§ **TEXT SECTION**
=== Section Start ===
CoreFW  Wiki Formatting Rules

Wiki Formatting Rule Summary

  1. Blank lines are paragraph breaks
  2. Bullets are "*" surrounded by two spaces at the beginning of a line
  3. Enumeration items are "#" or a digit and a "." surrounded by two spaces at the beginning of a line
  4. Indented paragraphs begin with a tab or two spaces
  5. Hyperlinks are contained within square brackets: "[target]" or "[target|label]"
  6. Most ordinary HTML works
  7. <verbatim> and <nowiki>

We call the first five rules above the "wiki" formatting rules. The last two rules are the HTML formatting rules.

Formatting Rule Details

  1. Paragraphs. Any sequence of one or more blank lines forms a paragraph break. Centered or right-justified paragraphs are not supported by wiki markup, but you can do these things if you need them using HTML.
=== Section End ===
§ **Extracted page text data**
=== Section Start ===
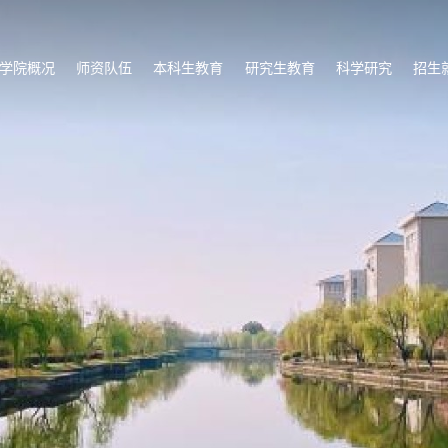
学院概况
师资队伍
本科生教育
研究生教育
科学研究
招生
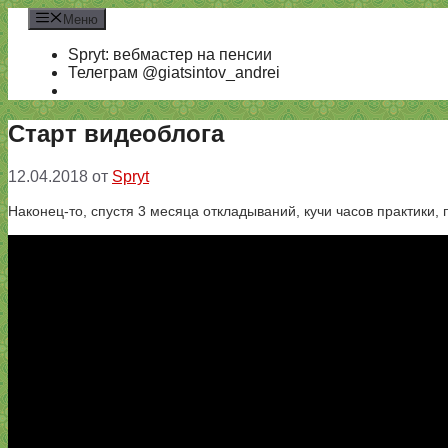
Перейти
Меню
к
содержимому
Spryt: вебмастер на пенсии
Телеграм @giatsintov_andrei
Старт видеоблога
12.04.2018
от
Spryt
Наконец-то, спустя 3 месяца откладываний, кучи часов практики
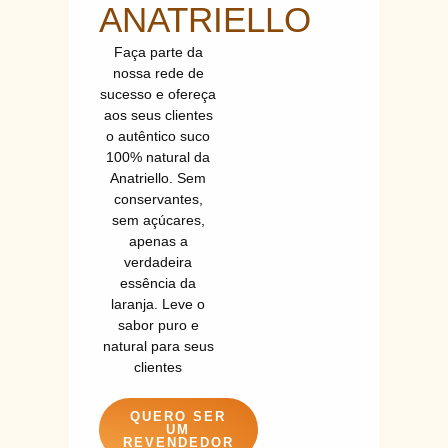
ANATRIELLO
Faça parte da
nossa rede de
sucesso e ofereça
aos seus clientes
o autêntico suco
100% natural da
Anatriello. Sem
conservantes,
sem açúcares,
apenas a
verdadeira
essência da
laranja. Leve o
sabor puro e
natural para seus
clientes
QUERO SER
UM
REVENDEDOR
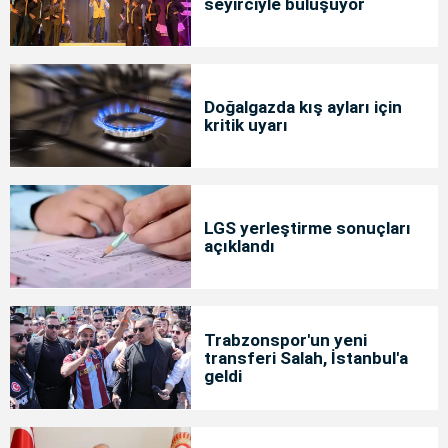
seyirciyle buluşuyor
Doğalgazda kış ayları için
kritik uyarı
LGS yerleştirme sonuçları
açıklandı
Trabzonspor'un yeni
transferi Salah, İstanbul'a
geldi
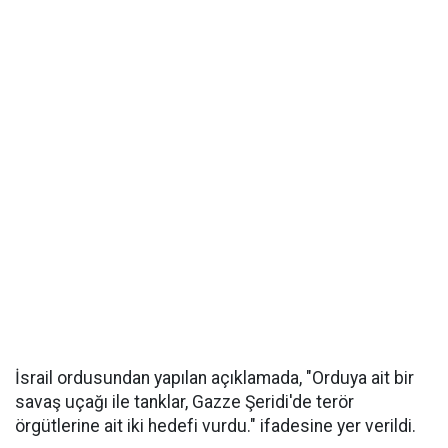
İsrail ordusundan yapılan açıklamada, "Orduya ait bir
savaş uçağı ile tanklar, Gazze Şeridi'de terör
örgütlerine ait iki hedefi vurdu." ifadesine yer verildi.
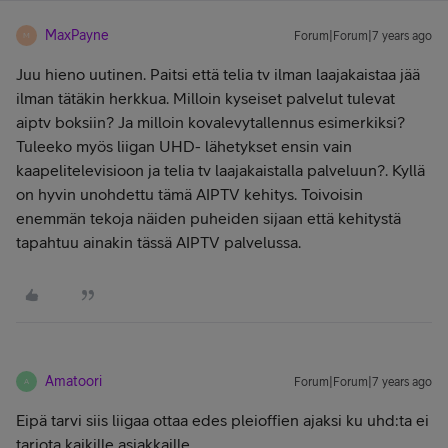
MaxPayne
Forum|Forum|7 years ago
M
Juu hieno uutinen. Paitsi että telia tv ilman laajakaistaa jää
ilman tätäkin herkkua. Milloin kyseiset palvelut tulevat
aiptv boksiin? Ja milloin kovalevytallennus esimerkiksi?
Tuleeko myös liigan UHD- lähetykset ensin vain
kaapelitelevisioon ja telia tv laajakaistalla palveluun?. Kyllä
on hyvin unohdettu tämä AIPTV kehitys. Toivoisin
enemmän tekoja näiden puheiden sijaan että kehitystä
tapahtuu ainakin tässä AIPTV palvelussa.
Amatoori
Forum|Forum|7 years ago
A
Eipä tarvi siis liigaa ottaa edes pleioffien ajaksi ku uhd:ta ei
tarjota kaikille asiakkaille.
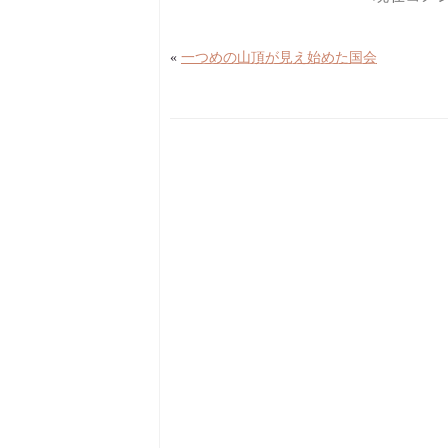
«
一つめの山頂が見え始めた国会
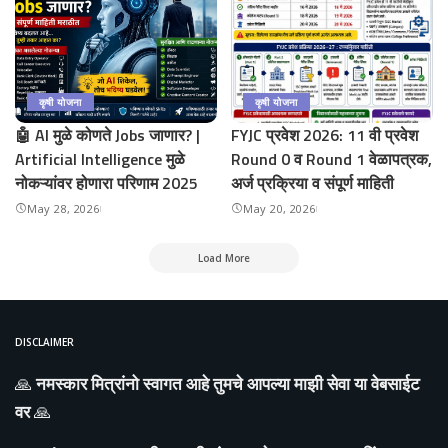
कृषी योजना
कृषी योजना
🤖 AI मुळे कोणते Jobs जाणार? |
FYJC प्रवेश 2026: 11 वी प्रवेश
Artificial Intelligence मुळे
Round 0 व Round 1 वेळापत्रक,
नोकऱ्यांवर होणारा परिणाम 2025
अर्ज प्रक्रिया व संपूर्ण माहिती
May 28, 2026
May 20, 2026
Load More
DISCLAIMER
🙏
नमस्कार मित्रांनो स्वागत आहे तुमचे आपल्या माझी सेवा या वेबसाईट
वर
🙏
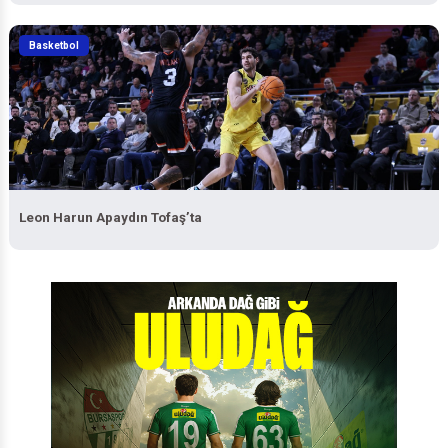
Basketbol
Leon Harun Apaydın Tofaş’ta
=== Section End ===
§ **PROBLEMS TO WORK ON**
1. According to the formatting rules text, which kinds of paragraphs does wiki markup not support?
2. Filter the listing, keeping every line that contains the word "että".

§ **ANSWERS TO EACH TASK**
1. Centered or right-justified paragraphs.

2.
Juu hieno uutinen. Paitsi että telia tv ilman laajakaistaa jää
enemmän tekoja näiden puheiden sijaan että kehitystä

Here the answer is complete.